### REQUISITOS DO EXERCÍCIO
**a.** Passe para o inglês esta frase do trecho do documento: "Segundo a entidade, o aumento provocará a queda da competitividade dos produtos argentinos no exterior."
**b.** Reproduza sem alterações a parte do trecho do documento que começa em "Outra medida esperada" e termina em "contra os sonegadores.".

### TRECHO DO DOCUMENTO
================================

Para Palácios, o sucesso da greve está relacionado com a decisão do ministro Roque Fernández de adiar para a próxima semana a divulgação do pacote fiscal contra o déficit público.
"Pelo que sabemos, o pacote vai reduzir ainda mais o poder aquisitivo da população, ao aumentar os impostos sobre os combustíveis", disse o sindicalista.
Outra medida esperada é o possível aumento das contribuições trabalhistas patronais. A UIA (União Industrial Argentina) já se manifestou contra.
Segundo a entidade, o aumento provocará a queda da competitividade dos produtos argentinos no exterior.
Sonegação
A iniciativa do governo de tornar pública uma denúncia judicial contra um empresário é inusual. Normalmente, os processos envolvendo sonegação tramitam em sigilo absoluto.
Além do ministro da Justiça, participaram da entrevista coletiva o chefe da DGI (Direção Geral Impositiva), Carlos Sánchez, e o secretário da Agricultura, Felipe Solá.
Na quarta-feira, o titular do Departamento de Assuntos Fiscais do FMI (Fundo Monetário Internacional), Vito Tanzi, havia pedido a Roque Fernández um endurecimento do governo contra os sonegadores.
Alberto Samid foi denunciado, juntamente com dois irmãos, por associação ilícita com o objetivo de sonegar.
A DGI o acusa de possuir 28 empresas em nome de "testas-de-ferro", além de se beneficiar de devoluções irregulares de impostos.
O setor de carnes é o principal alvo dos fiscais da DGI atualmente. O ex-ministro Cavallo estimou em US$ 600 milhões o total sonegado anualmente pelos frigoríficos argentinos.

================================

### DADOS

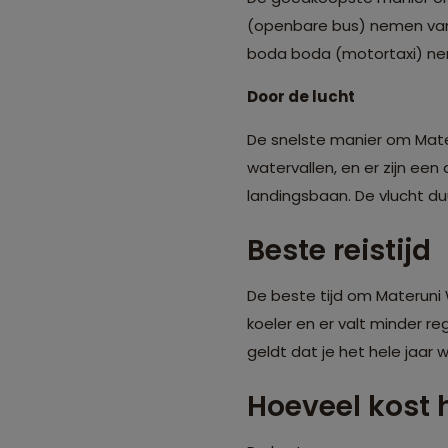
(openbare bus) nemen van
boda boda (motortaxi) neme
Door de lucht
De snelste manier om Materu
watervallen, en er zijn ee
landingsbaan. De vlucht du
Beste reistijd
De beste tijd om Materuni W
koeler en er valt minder r
geldt dat je het hele jaar
Hoeveel kost 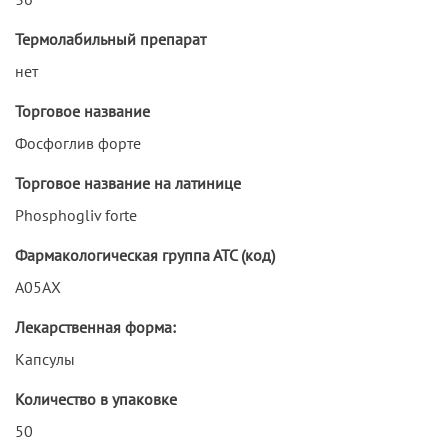
Термолабильный препарат
нет
Торговое название
Фосфоглив форте
Торговое название на латинице
Phosphogliv forte
Фармакологическая группа АТС (код)
A05AX
Лекарственная форма:
Капсулы
Количество в упаковке
50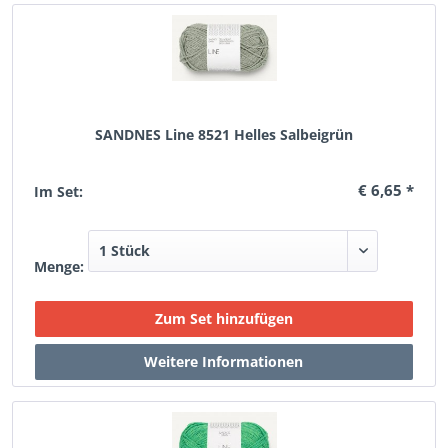
SANDNES Line 8521 Helles Salbeigrün
€ 6,65 *
Im Set:
Menge: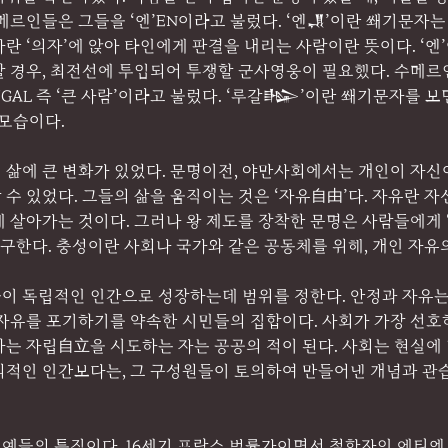
메르인들은 그들을 ‘엔’EN이라고 불렀다. ‘엔𒂗’이란 쐐기문자는 
란 ‘의자’에 앉아 타인에게 판결을 내리는 사람이란 뜻이다. ‘엔
할 경우, 최전선에 투입되어 투쟁할 군사영웅이 필요했다. 수메르
GAL 즉 ‘큰 사람’이라고 불렀다. ‘루갈𒈗’이란 쐐기문자를 보면
 모습이다.
 삶에 큰 변화가 있었다. 문명이전, 야만사회에서는 개인이 자신
수 있었다. 그들의 삶을 움직이는 것은 ‘자유自由’다. 자유란 자
 살아가는 것이다. 그러나 왕 제도를 장착한 문명은 사람들에게 
요구한다. 충성이란 사회나 국가와 같은 공동체를 위해, 개인 자유의
이 독립적인 인간으로 성장하는데 범위를 정한다. 안정과 자유는
 자유를 포기하기를 약속한 시민들의 집합이다. 사회가 가장 선호
하는 자립自立을 시도하는 자는 공공의 적이 된다. 사회는 현실에
의적인 인간보다는, 그 구성원들이 토의하여 만들어낸 개념과 관
예들의 특징이다. 16세기 프랑스 법률가이면서 철학자인 에티엔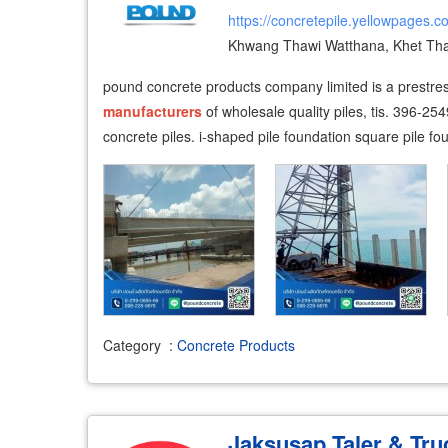
https://concretepile.yellowpages.co
Khwang Thawi Watthana, Khet Th
pound concrete products company limited is a prestre
manufacturers
of wholesale quality piles, tis. 396-25
concrete piles. i-shaped pile foundation square pile fo
Category
:
Concrete Products
Jaksusap Taler & Truc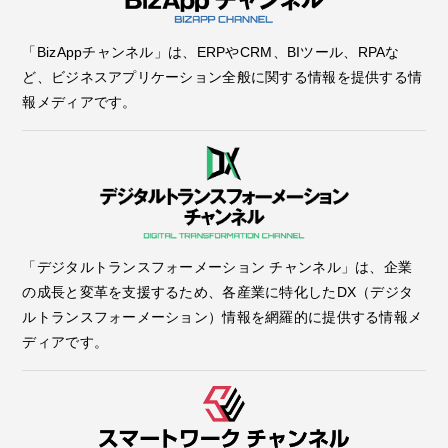
「BizAppチャンネル」は、ERPやCRM、BIツール、RPAな
ど、ビジネスアプリケーション全般に関する情報を提供する情
報メディアです。
「デジタルトランスフォーメーション チャンネル」は、企業
の成長と変革を支援するため、各産業に特化したDX（デジタ
ルトランスフォーメーション）情報を網羅的に提供する情報メ
ディアです。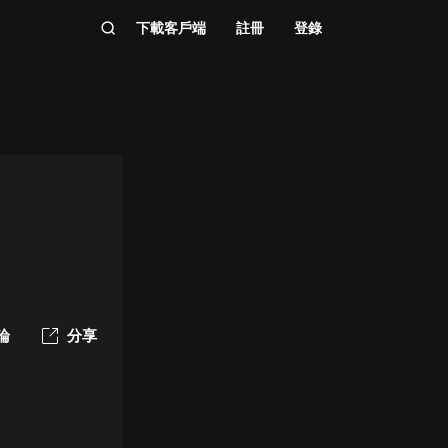
下載客戶端
註冊
登錄
論
分享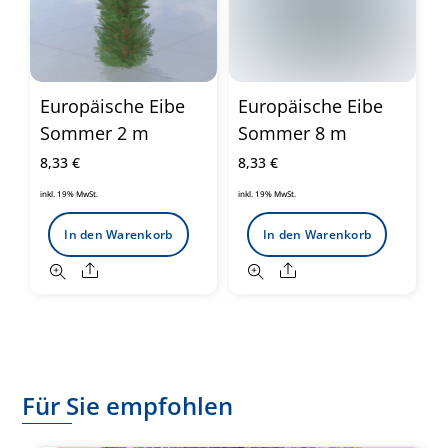
Europäische Eibe
Europäische Eibe
Sommer 2 m
Sommer 8 m
8,33
€
8,33
€
inkl. 19% MwSt.
inkl. 19% MwSt.
In den Warenkorb
In den Warenkorb
Share
Share
Für Sie empfohlen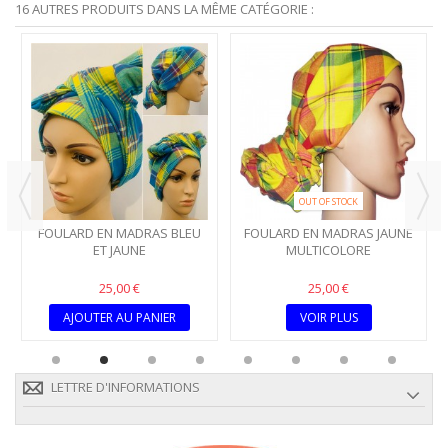
16 AUTRES PRODUITS DANS LA MÊME CATÉGORIE :
OUT OF STOCK
FOULARD EN MADRAS BLEU
FOULARD EN MADRAS JAUNE
ET JAUNE
MULTICOLORE
25,00 €
25,00 €
AJOUTER AU PANIER
VOIR PLUS
LETTRE D'INFORMATIONS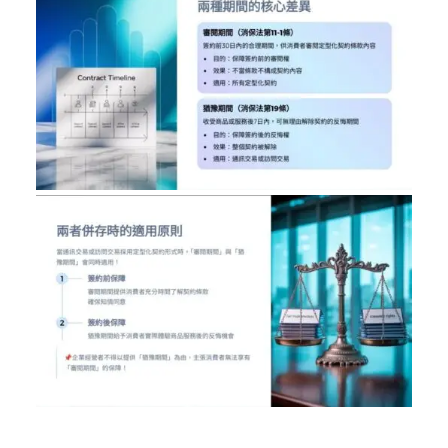
／墨新聞／轉載、引用本所文章 【消保法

================================

### RESPOSTAS DAS TAREFAS
**a.** According to the organization, the increase will cause a drop in the competitiveness of Argentine products abroad.

**b.**
Outra medida esperada é o possível aumento das contribuições trabalhistas patronais. A UIA (União Industrial Argentina) já se manifestou contra.
Segundo a entidade, o aumento provocará a queda da competitividade dos produtos argentinos no exterior.
Sonegação
A iniciativa do governo de tornar pública uma denúncia judicial contra um empresário é inusual. Normalmente, os processos envolvendo sonegação tramitam em sigilo absoluto.
Além do ministro da Justiça, participaram da entrevista coletiva o chefe da DGI (Direção Geral Impositiva), Carlos Sánchez, e o secretário da Agricultura, Felipe Solá.
Na quarta-feira, o titular do Departamento de Assuntos Fiscais do FMI (Fundo Monetário Internacional), Vito Tanzi, havia pedido a Roque Fernández um endurecimento do governo contra os sonegadores.